Data entries:
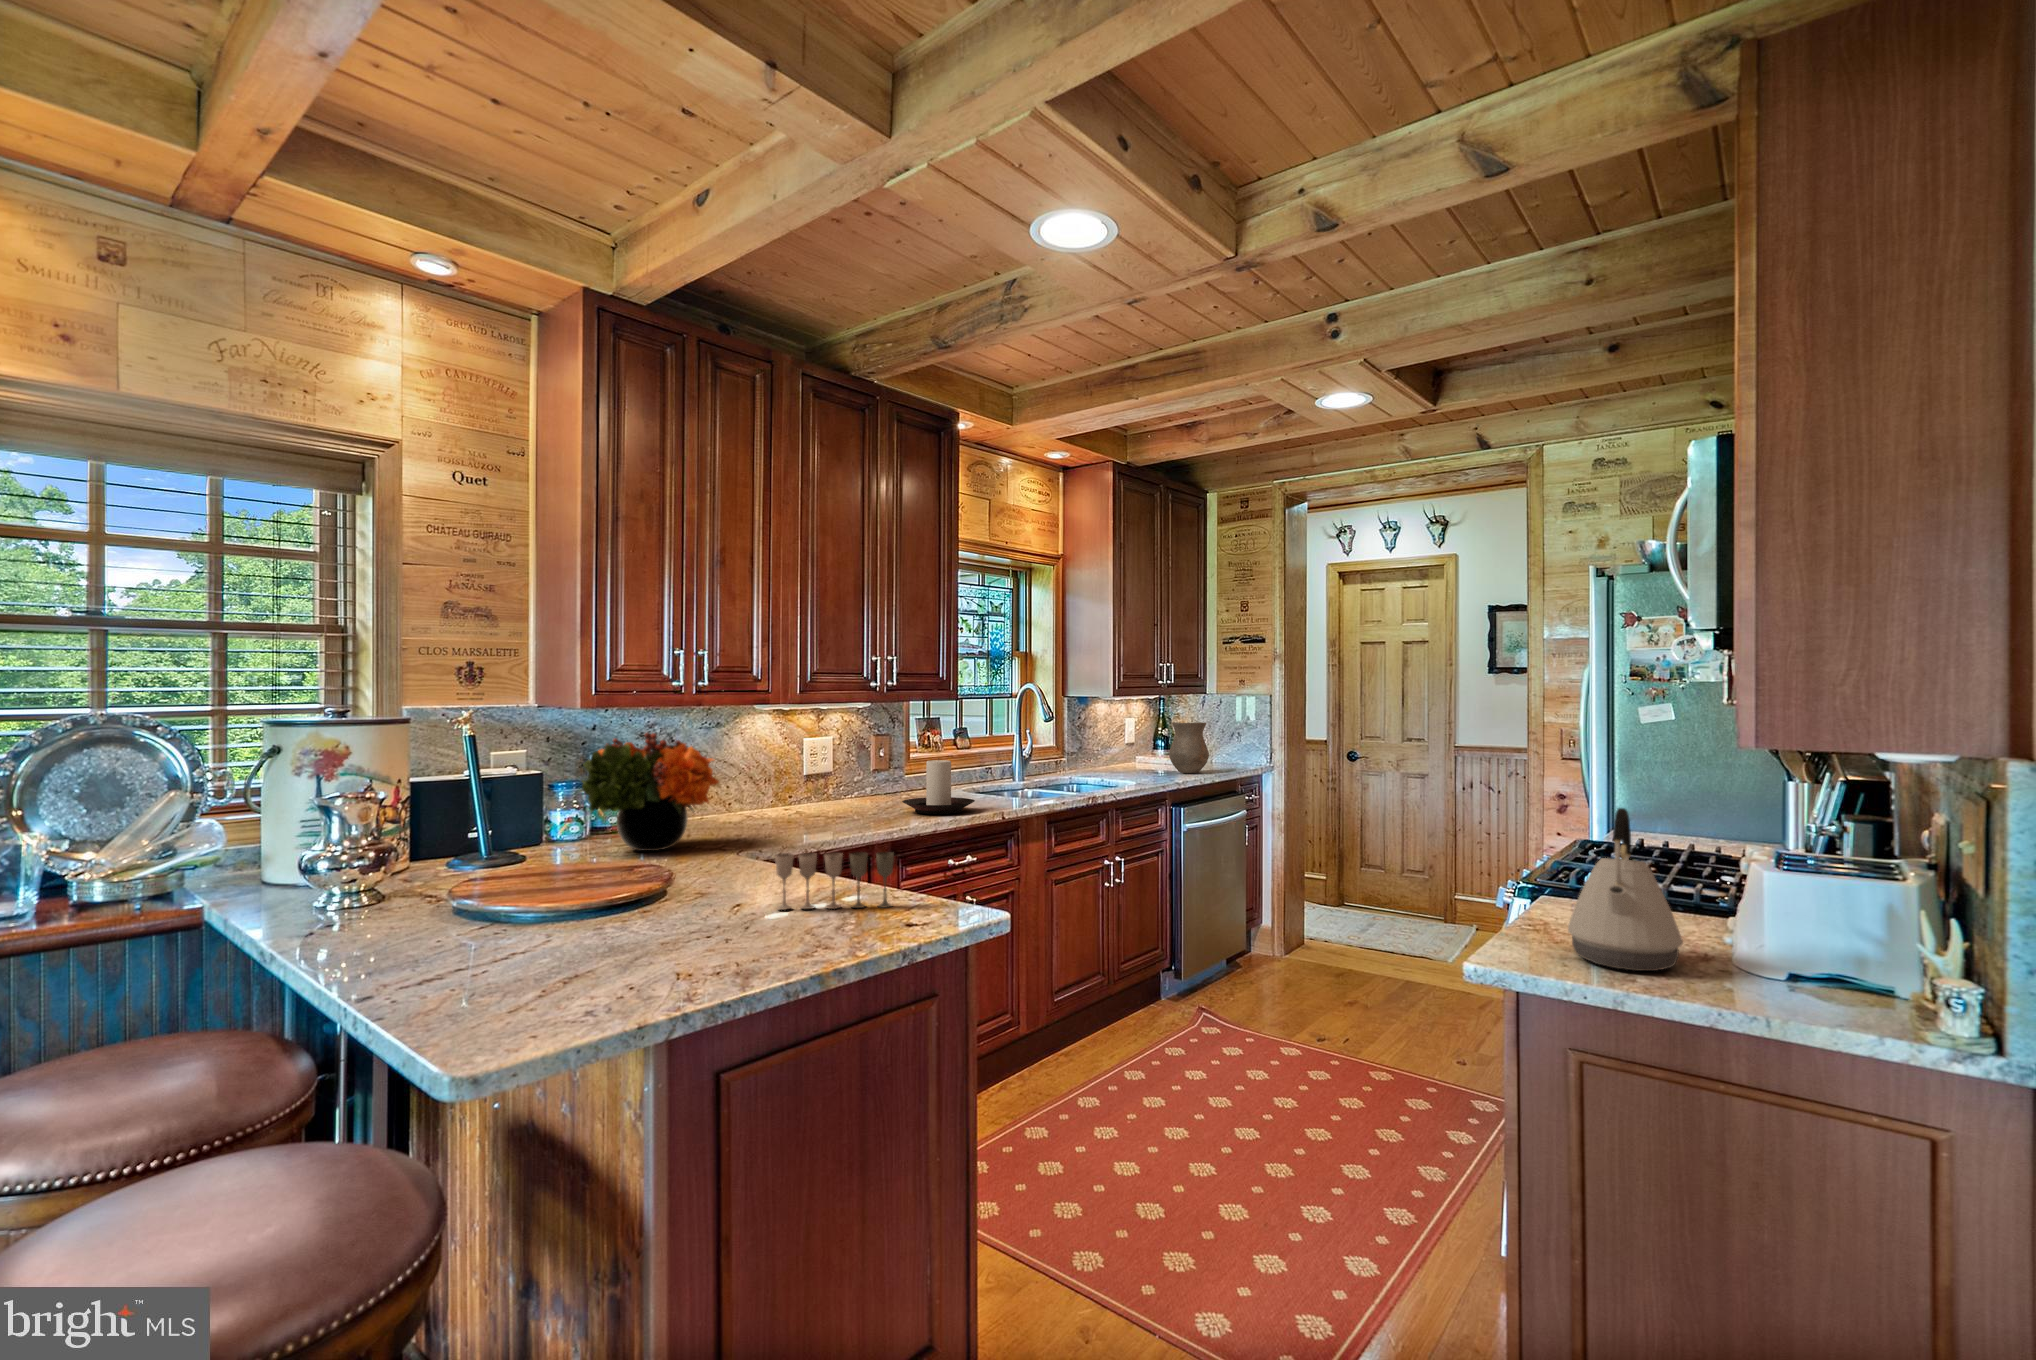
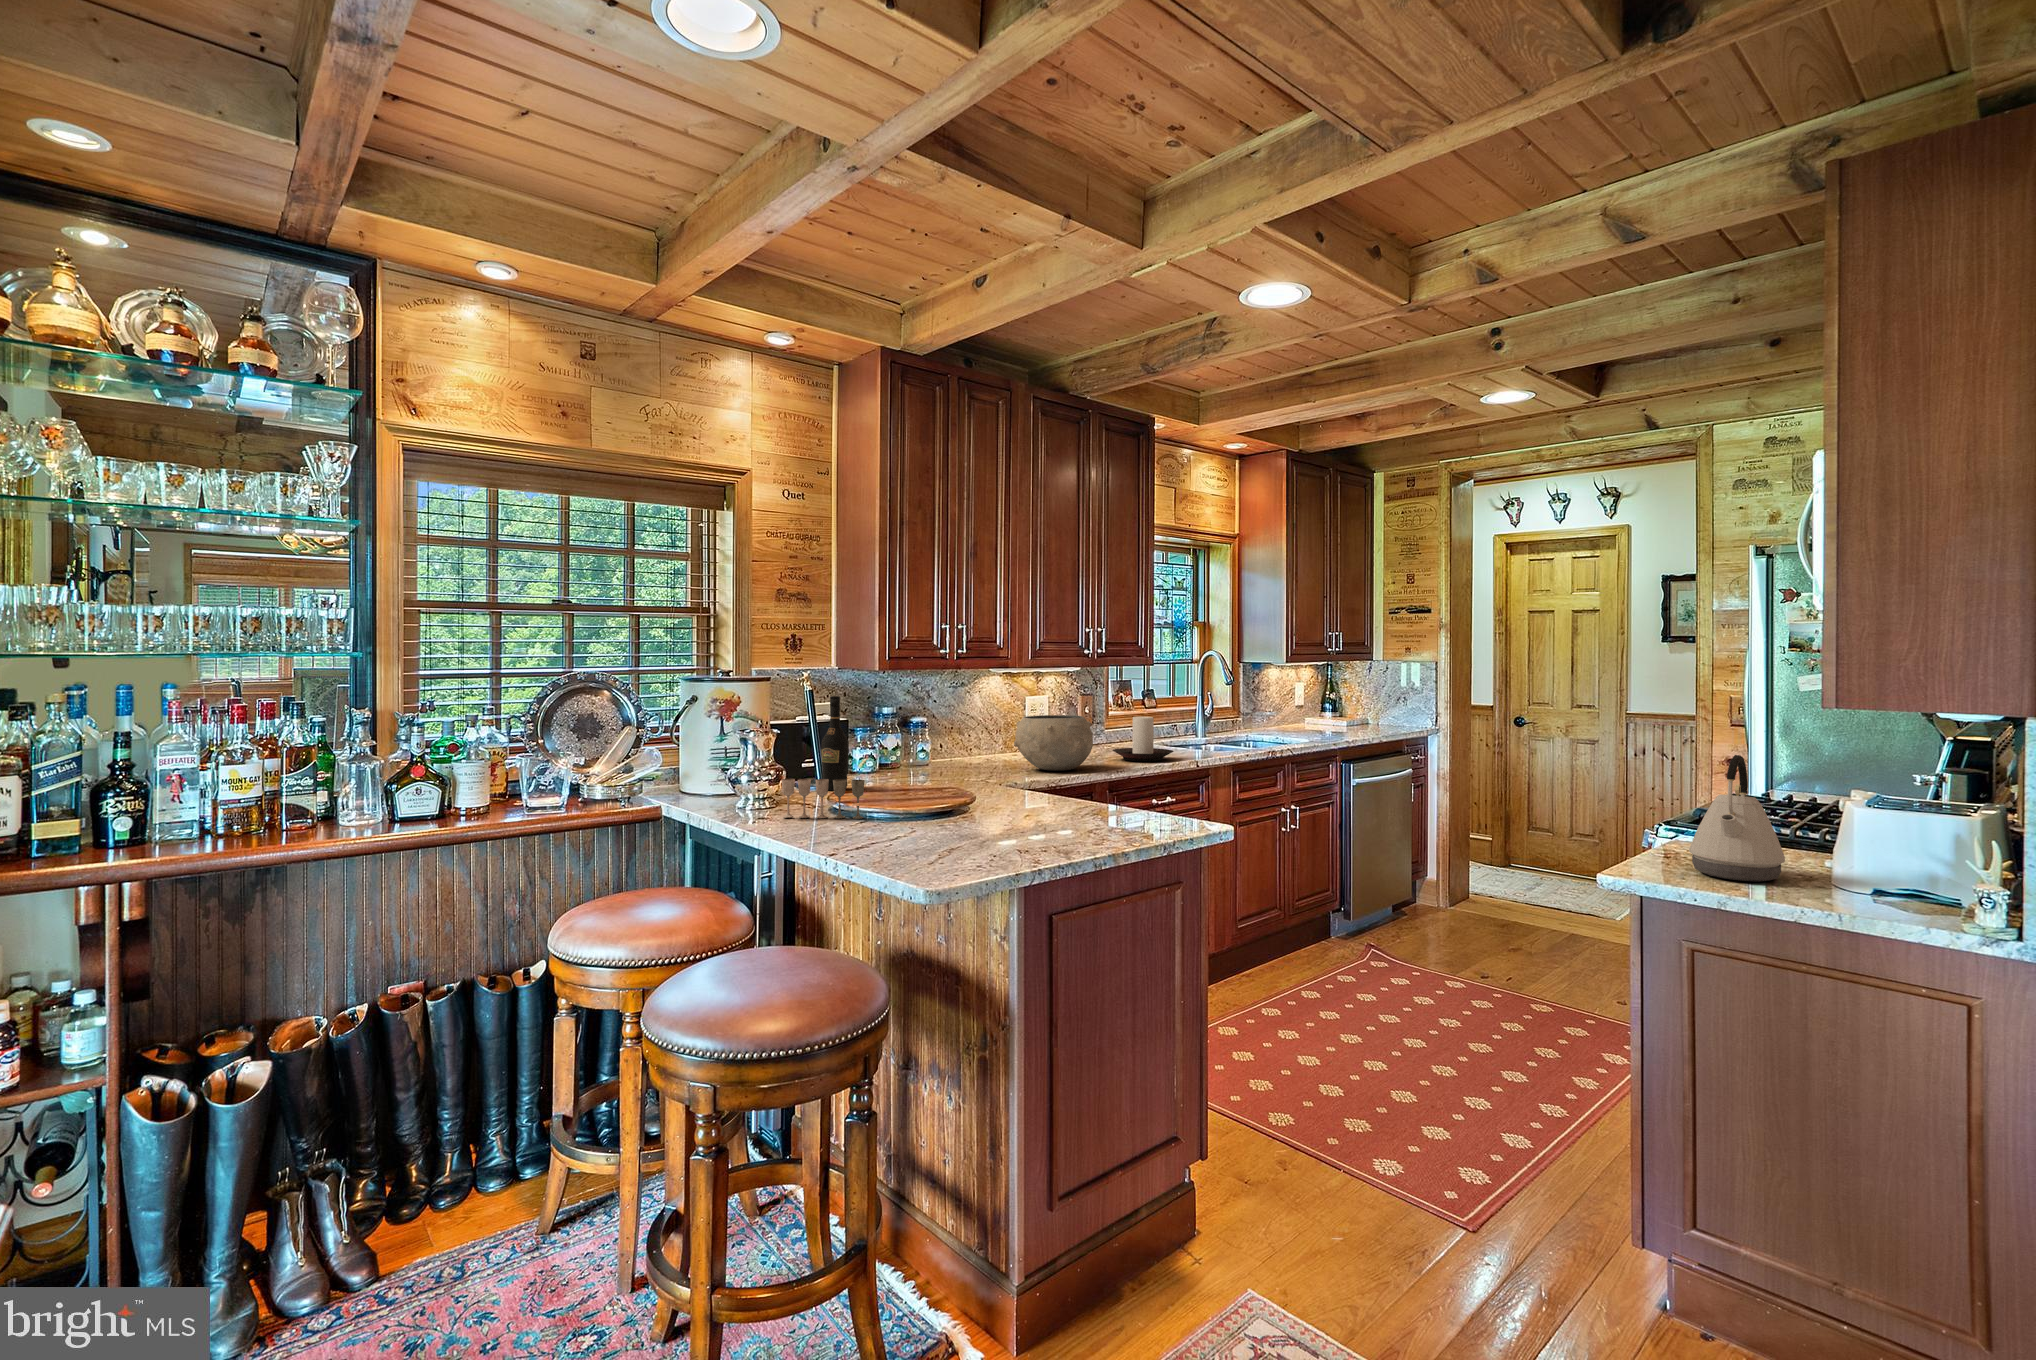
vase: present [1169,722,1209,773] -> none [1338,687,1376,733]
flower arrangement: present [582,732,719,851] -> none [880,690,982,782]
wine bottle: none [488,742,528,869] -> present [821,696,849,790]
ceramic bowl: none [770,761,871,830] -> present [1014,715,1093,770]
wine glass: present [775,852,894,910] -> present [782,779,865,819]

## TASK:
Print each record exactly as it stands, omitting the pictures.

## RESULT:
vase: present [1169,722,1209,773] -> none [1338,687,1376,733]
flower arrangement: present [582,732,719,851] -> none [880,690,982,782]
wine bottle: none [488,742,528,869] -> present [821,696,849,790]
ceramic bowl: none [770,761,871,830] -> present [1014,715,1093,770]
wine glass: present [775,852,894,910] -> present [782,779,865,819]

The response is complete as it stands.